The stock pared gains after rising 4 per cent in two days. However, top brokerage firms expect the stock to see an upside of up to 13 per cent in the short to medium-term. 

BT Online | October 28, 2015 | Updated 19:31 IST
Maruti Suzuki cuts gains post Q2: Should you buy into the counter?
The stock ended flat after hitting an intraday high of Rs 4558, up 1.41 per cent on the Bombay Stock Exchange (BSE). Photo: Reuters

Shares of Maruti Suzuki pared gains in trade on Wednesday after rising 4% in 2 sessions after the company posted its September quarter results.

The auto major reported a 42.1 per cent jump in net profit at Rs 1,225.56 crore for the September quarter, driven by strong sales growth, lower material cost and favourable foreign exchange.

The company had posted a net profit of Rs 862.54 crore during the same period last fiscal year.

The stock ended flat after hitting an intraday high of Rs 4558, up 1.41 per cent on the Bombay Stock Exchange (BSE). The scrip closed 2.55 per cent up at Rs 4494.60 on Tuesday.

Top brokerage firms expect the stock to see an upside of up to 13 per cent in the short to medium-term. 


Brokerage Prabhudas Liladhar said Maruti Suzuki's results were in line with their expectations both at the operating level and at the profit level.

"The stock is currently trading at 19x FY17e EPS; our revised target price is Rs 4,977 based upon 21xFY17e (previously Rs4,712). At our price target, MSIL would trade at a cash PE 15x FY17e (currently trades at 13.5x)," said brokerage.

Prabhudas Liladhar maintained 'BUY' rating on the stock.

Motilal Oswal Securities retained Maruti Suzuki as their top picks in auto stocks. The brokerage saw an upside risk to their margins estimates, as well as scope of further re-rating driven by a) improved competitive positioning as compared with the previous cycle, (b) lower capital intensity, (c) improvement in RoIC to ~57% by FY17E (v/s average of ~30% in last 10 years) and (d) increase in dividend payout.

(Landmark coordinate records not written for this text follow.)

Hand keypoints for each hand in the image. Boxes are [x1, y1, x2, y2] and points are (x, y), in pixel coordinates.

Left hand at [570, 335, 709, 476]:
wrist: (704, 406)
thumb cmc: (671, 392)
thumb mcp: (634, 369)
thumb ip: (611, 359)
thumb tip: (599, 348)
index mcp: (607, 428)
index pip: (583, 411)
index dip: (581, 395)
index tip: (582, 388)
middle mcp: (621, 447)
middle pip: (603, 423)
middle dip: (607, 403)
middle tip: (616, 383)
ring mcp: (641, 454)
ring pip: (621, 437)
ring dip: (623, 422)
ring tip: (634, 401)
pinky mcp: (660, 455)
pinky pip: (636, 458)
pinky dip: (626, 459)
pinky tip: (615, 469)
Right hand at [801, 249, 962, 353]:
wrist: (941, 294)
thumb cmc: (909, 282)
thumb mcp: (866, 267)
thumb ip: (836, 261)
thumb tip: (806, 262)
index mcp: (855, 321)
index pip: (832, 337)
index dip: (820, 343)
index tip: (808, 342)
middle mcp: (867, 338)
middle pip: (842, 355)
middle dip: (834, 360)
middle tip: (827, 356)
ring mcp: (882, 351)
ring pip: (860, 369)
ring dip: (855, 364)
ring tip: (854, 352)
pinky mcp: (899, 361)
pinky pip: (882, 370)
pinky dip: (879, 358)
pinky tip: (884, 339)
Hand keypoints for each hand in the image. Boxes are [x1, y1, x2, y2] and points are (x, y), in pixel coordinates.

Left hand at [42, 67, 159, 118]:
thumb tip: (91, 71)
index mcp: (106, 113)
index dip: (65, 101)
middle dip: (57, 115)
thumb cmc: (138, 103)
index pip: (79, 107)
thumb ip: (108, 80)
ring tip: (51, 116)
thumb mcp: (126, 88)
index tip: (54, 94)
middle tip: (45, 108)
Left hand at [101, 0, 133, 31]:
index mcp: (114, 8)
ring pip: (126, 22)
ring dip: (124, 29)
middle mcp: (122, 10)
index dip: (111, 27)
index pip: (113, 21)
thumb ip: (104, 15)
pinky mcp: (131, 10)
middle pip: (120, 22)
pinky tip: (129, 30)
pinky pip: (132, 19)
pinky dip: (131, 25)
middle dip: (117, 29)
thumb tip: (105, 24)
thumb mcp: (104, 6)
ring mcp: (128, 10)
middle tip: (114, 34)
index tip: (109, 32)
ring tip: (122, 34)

"Revival in demand, lower oil prices, new model launches and ongoing festive season will drive volume growth," added brokerage.

"We believe margin trajectory can clock further uptick (FY17 estimate at 17.8%) given robust products and aggressive focus on rural markets, where MSIL enjoys virtual monopoly. The stock is trading at 17.4x on FY17E," said brokerage firm Edelweiss in a research note.

The brokerage maintained 'BUY/SO' rating on the stock with a target price of Rs 4,909 (19x FY17E EPS).

SBICap Securities kept their earnings estimates unchanged and assigned a 24x multiple to rolling forward earnings to arrive at the target price of Rs 5,250 (earlier Rs5,100) and recommended a BUY rating on the stock.

Angel Broking also maintained positive coverage on the stock saying that the September quarter results were in-line with their estimates.

Meanwhile, global brokerage firm Deutsche Bank cut Maruti Suzuki's rating to hold from buy. It also revised stock's target price to Rs 4,500 from Rs 4,650.